+++ Information supplied +++

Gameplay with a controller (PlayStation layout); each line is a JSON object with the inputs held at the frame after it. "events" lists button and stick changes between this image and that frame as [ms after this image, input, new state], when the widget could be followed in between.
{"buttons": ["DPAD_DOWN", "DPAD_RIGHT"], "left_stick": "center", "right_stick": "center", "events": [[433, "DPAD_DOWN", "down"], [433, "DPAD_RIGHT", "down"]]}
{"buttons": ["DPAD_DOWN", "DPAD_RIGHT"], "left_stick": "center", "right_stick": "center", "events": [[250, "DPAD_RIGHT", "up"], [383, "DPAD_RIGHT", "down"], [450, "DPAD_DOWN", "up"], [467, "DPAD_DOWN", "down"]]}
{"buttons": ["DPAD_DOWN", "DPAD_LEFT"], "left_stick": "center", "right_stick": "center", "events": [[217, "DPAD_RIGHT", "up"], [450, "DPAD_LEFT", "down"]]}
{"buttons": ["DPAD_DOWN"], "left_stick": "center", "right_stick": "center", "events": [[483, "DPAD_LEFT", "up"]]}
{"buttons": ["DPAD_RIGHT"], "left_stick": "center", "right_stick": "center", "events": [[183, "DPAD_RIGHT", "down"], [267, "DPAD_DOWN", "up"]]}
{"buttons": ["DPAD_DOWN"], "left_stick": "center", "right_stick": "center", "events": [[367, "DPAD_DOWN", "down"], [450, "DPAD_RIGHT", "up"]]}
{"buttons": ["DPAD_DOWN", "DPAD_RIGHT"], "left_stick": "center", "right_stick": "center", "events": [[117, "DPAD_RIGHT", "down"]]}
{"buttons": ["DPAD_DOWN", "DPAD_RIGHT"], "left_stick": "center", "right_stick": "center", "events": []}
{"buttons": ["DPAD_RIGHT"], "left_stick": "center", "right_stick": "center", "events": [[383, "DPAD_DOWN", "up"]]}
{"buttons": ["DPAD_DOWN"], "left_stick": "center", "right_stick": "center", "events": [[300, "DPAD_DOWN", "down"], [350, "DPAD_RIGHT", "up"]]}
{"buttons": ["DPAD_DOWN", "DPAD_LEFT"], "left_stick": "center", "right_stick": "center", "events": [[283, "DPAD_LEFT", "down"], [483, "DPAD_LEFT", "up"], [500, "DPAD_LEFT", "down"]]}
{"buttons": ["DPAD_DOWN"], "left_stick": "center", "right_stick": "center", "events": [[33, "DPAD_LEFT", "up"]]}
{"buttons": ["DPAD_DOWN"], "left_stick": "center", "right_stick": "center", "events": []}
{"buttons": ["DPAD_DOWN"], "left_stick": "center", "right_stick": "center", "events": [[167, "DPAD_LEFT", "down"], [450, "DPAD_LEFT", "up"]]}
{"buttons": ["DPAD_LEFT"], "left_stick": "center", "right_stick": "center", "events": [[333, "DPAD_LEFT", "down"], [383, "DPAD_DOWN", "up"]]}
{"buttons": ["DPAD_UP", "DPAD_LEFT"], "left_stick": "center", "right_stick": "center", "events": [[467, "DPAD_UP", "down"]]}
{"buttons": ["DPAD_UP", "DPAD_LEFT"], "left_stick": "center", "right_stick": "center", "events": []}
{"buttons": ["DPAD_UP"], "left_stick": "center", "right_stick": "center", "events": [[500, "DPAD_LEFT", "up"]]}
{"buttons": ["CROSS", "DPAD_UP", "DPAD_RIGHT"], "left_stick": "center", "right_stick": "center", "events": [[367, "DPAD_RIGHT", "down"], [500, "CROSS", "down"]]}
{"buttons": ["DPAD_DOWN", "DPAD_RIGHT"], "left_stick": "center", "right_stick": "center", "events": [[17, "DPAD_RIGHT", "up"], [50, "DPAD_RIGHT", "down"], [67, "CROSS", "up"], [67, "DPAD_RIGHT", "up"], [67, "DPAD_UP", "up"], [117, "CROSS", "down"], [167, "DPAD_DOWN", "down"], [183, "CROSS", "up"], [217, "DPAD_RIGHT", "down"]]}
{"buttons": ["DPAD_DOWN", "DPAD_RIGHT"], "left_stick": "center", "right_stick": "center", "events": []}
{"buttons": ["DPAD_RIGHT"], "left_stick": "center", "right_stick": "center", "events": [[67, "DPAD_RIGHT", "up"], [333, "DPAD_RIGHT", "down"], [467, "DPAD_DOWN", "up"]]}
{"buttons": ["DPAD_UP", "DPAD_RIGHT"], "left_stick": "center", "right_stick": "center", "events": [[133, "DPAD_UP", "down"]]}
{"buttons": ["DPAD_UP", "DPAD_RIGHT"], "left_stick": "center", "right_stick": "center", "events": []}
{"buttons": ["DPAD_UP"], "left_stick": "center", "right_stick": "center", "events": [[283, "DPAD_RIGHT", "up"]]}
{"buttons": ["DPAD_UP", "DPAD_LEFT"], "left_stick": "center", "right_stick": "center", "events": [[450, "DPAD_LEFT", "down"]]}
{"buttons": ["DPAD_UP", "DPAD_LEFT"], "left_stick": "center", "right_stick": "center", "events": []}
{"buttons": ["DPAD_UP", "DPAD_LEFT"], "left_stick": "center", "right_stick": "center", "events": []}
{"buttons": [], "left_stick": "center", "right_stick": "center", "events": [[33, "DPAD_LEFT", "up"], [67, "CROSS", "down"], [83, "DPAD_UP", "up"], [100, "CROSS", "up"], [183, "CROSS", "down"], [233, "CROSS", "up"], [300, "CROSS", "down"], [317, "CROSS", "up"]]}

+++

Report all lines above with "CROSS".

{"buttons": ["CROSS", "DPAD_UP", "DPAD_RIGHT"], "left_stick": "center", "right_stick": "center", "events": [[367, "DPAD_RIGHT", "down"], [500, "CROSS", "down"]]}
{"buttons": ["DPAD_DOWN", "DPAD_RIGHT"], "left_stick": "center", "right_stick": "center", "events": [[17, "DPAD_RIGHT", "up"], [50, "DPAD_RIGHT", "down"], [67, "CROSS", "up"], [67, "DPAD_RIGHT", "up"], [67, "DPAD_UP", "up"], [117, "CROSS", "down"], [167, "DPAD_DOWN", "down"], [183, "CROSS", "up"], [217, "DPAD_RIGHT", "down"]]}
{"buttons": [], "left_stick": "center", "right_stick": "center", "events": [[33, "DPAD_LEFT", "up"], [67, "CROSS", "down"], [83, "DPAD_UP", "up"], [100, "CROSS", "up"], [183, "CROSS", "down"], [233, "CROSS", "up"], [300, "CROSS", "down"], [317, "CROSS", "up"]]}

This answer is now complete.